___ Выбранный фрагмент ___

Мы-то понимаем почему. Потому же, почему нельзя пускать продрогшую лису погреться в заячий домик. Потому что и более сильные люди, чем Александр Павлович, не могли устоять перед властью власти. Тем более если ее сладость не уравновешена горечью самопожертвования, ее размах не ограничен личным смирением, а ее «богоподобие» не обеспечено глубиной личной веры.
По дворцовой легенде, Павел как-то заметил на столе сына книжку о Бруте; в ответ он послал ему историческое сочинение о непослушном царевиче Алексее Петровиче.
Диалог…
В действительности же вплоть до середины 1799-го Павел Петрович спокойно поглядывал в сторону сына. Даже когда ниточка одного из заговоров 1798-го от фаворитического семейства Зубовых потянулась к великому князю и его кружку, ревнивый монарх не дал хода документам, легшим ему на стол. Он куда больше – и справедливо! – страшился тогда козней возлюбленной жены, Марии Феодоровны, и подконтрольного ей «нелидовского» кружка[78].
И если бы не полубезумный донос полковника Батурина (которому великокняжеский кружок зачем-то доверил некоторые из своих проектов) о намерении заговорщиков превратить Сибирь в новую Вандею; если бы не совпавшая с доносом по времени публикация свидетельств сговора отца бедной Елизаветы Алексеевны с вождями Французской республики – кружок не был бы разметан по четырем концам света; издевки над сыном не превзошли бы обычной меры. А главное – не возникла бы реальная угроза новым царственным упованиям Александра Павловича и при Павле Петровиче не появился бы юный принц Евгений Вюртембергский. Насколько были справедливы слухи о готовности Павла совершить то, что не удалось Екатерине, переназначить наследника по своему усмотрению, сломать принцип – им же закрепленный! – престолопреемства, превратить российский трон в приватную собственность русского царя – неизвестно. И не столь важно. Даже если монарх дразнил сына, грозил ему: «Ужо тебе!» – все равно сын не мог до конца быть уверен, что дерзкая затея не осуществится. Он и сам, благодаря Екатерине, чуть было не стал участником схожей интриги; он и сам не понимал, что самовластное распоряжение «царской вакансией» не дозволено даже царю; он и сам спустя годы и годы подпишет юридически двусмысленное распоряжение о передаче скипетра и державы младшему брату Николаю – через голову брата Константина, как бы прижизненно завещает империю…
ГОД 1799.
Август. 12.
Адам Чарторыйский отправлен посланником к Сардинскому королю.
Август. 22.
Конфискованы имения Валериана Зубова.
Октябрь. 29, / Ноябрь. 9 / Брюмера. 18.
Париж.

___ Выборка данных ___

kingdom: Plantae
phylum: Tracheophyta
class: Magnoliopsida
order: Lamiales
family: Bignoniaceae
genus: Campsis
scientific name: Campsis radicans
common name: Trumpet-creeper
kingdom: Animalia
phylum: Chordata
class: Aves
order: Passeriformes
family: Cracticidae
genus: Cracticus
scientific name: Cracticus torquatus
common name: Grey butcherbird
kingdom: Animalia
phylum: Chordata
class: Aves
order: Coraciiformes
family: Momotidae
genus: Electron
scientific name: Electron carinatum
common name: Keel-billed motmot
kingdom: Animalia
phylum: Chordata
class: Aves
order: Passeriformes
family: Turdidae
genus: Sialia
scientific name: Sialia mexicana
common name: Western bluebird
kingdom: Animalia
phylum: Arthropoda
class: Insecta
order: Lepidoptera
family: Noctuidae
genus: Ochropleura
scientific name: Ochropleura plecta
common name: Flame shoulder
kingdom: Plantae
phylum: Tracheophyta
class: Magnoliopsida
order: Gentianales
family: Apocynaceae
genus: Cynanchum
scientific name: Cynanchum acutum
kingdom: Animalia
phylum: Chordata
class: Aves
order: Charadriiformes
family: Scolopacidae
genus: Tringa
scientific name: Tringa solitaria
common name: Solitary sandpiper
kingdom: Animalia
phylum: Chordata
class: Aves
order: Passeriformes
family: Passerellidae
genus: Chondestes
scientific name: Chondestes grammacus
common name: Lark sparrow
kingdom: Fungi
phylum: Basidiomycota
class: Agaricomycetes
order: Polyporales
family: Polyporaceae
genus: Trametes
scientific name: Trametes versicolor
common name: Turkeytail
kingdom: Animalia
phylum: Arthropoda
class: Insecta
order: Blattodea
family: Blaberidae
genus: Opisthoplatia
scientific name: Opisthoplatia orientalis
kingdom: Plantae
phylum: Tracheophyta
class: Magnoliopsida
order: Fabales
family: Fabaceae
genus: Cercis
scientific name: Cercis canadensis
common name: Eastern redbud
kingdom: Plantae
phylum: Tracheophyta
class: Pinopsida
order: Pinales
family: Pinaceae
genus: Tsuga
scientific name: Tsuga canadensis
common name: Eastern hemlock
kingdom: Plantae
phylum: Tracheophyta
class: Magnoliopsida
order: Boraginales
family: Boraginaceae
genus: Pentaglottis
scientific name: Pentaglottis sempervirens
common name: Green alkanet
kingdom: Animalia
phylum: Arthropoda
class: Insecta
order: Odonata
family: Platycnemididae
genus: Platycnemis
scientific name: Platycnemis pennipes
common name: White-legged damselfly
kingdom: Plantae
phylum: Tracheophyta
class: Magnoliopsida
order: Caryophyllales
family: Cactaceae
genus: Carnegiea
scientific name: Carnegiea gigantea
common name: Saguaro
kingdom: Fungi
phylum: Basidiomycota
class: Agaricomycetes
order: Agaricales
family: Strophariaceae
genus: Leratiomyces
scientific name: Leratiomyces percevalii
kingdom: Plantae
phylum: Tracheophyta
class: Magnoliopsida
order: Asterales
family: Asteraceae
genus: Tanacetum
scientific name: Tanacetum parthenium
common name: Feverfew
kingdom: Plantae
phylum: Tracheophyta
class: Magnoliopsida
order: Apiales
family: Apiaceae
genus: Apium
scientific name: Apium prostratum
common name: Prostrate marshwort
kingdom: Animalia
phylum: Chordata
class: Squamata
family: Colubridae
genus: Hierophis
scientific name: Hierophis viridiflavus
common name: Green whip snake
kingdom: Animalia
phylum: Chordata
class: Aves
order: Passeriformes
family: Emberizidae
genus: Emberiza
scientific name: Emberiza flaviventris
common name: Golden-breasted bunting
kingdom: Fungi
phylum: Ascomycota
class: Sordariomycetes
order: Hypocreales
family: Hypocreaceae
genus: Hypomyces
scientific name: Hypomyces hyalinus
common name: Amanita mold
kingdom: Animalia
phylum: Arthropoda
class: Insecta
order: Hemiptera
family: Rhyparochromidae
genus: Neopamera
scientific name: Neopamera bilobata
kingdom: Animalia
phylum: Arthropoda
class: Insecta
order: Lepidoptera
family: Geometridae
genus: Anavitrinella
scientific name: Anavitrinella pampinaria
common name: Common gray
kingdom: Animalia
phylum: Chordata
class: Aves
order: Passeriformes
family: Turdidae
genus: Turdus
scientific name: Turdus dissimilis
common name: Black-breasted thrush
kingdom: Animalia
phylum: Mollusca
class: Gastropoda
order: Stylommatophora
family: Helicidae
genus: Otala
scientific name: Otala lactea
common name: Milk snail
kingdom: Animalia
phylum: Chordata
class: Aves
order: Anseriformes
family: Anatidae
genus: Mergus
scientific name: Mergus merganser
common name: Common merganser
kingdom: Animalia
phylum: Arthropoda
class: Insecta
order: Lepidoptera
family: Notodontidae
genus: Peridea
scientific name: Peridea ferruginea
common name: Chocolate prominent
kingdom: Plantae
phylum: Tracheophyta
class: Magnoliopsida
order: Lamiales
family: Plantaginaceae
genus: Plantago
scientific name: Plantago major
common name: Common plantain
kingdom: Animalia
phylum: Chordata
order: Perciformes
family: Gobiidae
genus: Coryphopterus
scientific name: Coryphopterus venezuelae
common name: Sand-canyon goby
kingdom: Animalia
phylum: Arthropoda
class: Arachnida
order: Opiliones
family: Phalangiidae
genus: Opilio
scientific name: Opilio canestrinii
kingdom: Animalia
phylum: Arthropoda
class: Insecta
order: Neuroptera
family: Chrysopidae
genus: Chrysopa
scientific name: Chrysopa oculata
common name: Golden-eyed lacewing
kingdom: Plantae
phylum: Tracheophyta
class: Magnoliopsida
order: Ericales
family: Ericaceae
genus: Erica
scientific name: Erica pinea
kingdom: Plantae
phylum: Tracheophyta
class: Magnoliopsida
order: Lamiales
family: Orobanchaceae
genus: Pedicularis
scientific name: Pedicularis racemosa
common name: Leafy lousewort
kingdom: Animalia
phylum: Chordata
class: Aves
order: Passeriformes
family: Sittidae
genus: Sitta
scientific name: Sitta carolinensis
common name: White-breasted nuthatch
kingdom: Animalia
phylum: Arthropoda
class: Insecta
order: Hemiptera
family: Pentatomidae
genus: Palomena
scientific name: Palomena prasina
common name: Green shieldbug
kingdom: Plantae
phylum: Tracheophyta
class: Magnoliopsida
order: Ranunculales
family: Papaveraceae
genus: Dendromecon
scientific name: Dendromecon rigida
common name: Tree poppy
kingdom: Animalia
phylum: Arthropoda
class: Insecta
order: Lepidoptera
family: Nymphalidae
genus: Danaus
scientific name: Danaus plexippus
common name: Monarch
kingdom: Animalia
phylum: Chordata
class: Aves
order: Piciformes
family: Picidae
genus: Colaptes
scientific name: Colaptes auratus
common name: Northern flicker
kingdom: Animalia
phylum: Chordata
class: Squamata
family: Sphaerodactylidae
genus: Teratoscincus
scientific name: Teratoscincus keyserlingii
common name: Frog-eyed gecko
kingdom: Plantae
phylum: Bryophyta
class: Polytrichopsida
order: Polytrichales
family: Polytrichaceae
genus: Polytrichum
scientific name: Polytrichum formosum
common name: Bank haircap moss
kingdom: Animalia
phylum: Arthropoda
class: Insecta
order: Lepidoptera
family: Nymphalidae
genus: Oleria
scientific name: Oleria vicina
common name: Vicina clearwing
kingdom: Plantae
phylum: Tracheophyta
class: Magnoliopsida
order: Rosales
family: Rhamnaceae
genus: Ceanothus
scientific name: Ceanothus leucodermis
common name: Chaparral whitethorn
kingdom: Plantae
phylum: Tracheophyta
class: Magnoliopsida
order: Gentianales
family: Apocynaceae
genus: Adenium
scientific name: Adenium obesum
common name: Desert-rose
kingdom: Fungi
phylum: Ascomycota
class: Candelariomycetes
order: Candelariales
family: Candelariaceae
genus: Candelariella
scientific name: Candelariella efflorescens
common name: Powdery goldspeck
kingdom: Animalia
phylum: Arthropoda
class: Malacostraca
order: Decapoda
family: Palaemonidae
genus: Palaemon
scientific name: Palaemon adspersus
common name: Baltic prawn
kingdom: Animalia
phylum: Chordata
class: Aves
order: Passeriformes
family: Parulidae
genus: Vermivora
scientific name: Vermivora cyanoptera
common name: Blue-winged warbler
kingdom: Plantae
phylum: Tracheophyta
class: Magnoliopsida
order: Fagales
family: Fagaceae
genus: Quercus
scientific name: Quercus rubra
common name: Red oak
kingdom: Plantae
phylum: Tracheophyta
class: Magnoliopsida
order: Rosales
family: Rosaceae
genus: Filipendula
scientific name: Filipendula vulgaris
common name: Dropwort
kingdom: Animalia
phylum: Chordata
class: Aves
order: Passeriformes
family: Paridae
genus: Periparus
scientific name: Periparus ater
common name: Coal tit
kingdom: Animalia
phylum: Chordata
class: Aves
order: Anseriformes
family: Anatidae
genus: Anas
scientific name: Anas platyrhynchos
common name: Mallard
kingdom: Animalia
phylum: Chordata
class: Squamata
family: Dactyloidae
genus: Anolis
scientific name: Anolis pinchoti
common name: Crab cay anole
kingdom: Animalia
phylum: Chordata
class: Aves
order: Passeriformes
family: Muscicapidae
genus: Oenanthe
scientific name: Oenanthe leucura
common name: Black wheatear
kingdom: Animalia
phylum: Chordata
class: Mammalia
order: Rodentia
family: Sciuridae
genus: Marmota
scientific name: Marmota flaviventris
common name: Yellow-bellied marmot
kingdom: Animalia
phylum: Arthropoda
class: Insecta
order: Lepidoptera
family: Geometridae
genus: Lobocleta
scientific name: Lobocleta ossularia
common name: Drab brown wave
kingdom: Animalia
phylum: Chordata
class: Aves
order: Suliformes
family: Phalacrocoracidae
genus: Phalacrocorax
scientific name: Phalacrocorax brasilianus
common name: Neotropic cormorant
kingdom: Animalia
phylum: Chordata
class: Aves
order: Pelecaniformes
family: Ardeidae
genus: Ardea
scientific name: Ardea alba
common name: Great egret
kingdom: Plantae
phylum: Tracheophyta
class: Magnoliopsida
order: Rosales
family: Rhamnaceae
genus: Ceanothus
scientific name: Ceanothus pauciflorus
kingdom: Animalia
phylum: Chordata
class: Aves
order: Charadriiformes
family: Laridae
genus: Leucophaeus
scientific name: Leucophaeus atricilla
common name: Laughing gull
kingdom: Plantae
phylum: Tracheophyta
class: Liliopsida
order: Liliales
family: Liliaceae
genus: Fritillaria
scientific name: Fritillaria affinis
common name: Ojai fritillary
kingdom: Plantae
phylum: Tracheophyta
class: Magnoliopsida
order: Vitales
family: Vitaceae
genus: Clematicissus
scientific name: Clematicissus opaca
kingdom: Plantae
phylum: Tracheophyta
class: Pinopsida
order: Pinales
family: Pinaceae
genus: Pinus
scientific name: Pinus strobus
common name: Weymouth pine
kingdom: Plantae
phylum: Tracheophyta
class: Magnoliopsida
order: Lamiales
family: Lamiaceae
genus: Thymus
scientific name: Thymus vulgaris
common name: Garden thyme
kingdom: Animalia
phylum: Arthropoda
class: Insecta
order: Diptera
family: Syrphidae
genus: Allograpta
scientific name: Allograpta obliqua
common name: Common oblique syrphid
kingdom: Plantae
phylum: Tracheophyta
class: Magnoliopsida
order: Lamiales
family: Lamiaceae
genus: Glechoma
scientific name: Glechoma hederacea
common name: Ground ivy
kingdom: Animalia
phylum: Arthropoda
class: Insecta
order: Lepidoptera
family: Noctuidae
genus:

___

**Что сделать**
#1 Какую книжку Павел, по дворцовой легенде из фрагмента о Павле и Александре, заметил на столе сына?
#2 Выведите без изменений часть фрагмента о Павле и Александре, которая открывается словами «Мы-то понимаем почему.» и закрывается словами «царевиче Алексее Петровиче.».
#3 Продолжите фрагмент о Павле и Александре, начав сразу после его последней строки.
Эти записи никак не связаны с текстом.

**Ответы по заданиям**
#1 Книжку о Бруте.

#2
Мы-то понимаем почему. Потому же, почему нельзя пускать продрогшую лису погреться в заячий домик. Потому что и более сильные люди, чем Александр Павлович, не могли устоять перед властью власти. Тем более если ее сладость не уравновешена горечью самопожертвования, ее размах не ограничен личным смирением, а ее «богоподобие» не обеспечено глубиной личной веры.
По дворцовой легенде, Павел как-то заметил на столе сына книжку о Бруте; в ответ он послал ему историческое сочинение о непослушном царевиче Алексее Петровиче.

#3
Генерал Бонапарт разгоняет депутатов, чтобы назавтра объявить себя консулом республики.
Октябрь – декабрь.
Санкт-Петербург.
Цесаревич назначен сенатором и к присутствию в Сенате.
А. А. Аракчеев – пожалован в генерал-квартирмейстеры.
Кочубей отправляется на жительство в свое имение Диканъку, чтобы в мае следующего года отбыть за границу.
К несчастью, именно тогда, в 1799-м, в год рождения Пушкина, окончательно созрел последний из череды дворцовых заговоров XVIII столетия. Н. Я. Эйдельман, гениально реконструировавший ход тогдашних событий, вычерчивает такой сюжет[79].
Осенью 1799 года, после череды оглушительных итальянских побед Суворова, самовластное положение Павла в государстве окончательно укрепилось. Стало быть, долговременная тактическая борьба царя с дворянской олигархией близилась к счастливому для него завершению. Еще несколько лет – и шансов у противной стороны не осталось бы. Нужно было спешить. Нужно было решаться – пока оставалось шатким положение царя в его собственном доме.
В это самое время из Берлина вернулся тайный советник Никита Петрович Панин; вскоре он стал вице-президентом коллегии иностранных дел. Панин был сторонником русско-английского союза, подобно русскому послу в Лондоне Семену Романовичу Воронцову и вопреки своему непосредственному начальнику Федору Ростопчину (который вел, однако, дружескую переписку с Воронцовым). Павел же – под влиянием Ростопчина – был убежден в противном. Шаг за шагом он шел на сближение с послереволюционной Францией, а значит – в направлении к войне с Англией. Русские англоманы были крайне недовольны. Так представления Панина об интересах России неожиданно совпали с интересами английского посла Витворта к этим представлениям. И, возможно, с лондонскими субсидиями[80].
С другой стороны, Павел имел неосторожность покуситься не просто на придворную роль, но и на имущественные привилегии всесильного семейства Зубовых. В особняке Ольги Александровны Жеребцовой (урожденной Зубовой), который по случайности был расположен как раз на Английской набережной, вызревали мечты о реванше. Очевидно, именно Жеребцова сомкнула цепь заговорщиков: Панин – Витворт (дипломатическое звено) – Зубовы (аристократическое звено) – адмирал Иосиф де Рибас (клиент Зубова) – Иван Муравьев (человек Панина) – генерал Петр Пален (представитель клана екатерининских вельмож, веселых циников минувшей эпохи, жаждавших сословного благоденствия и политической предсказуемости).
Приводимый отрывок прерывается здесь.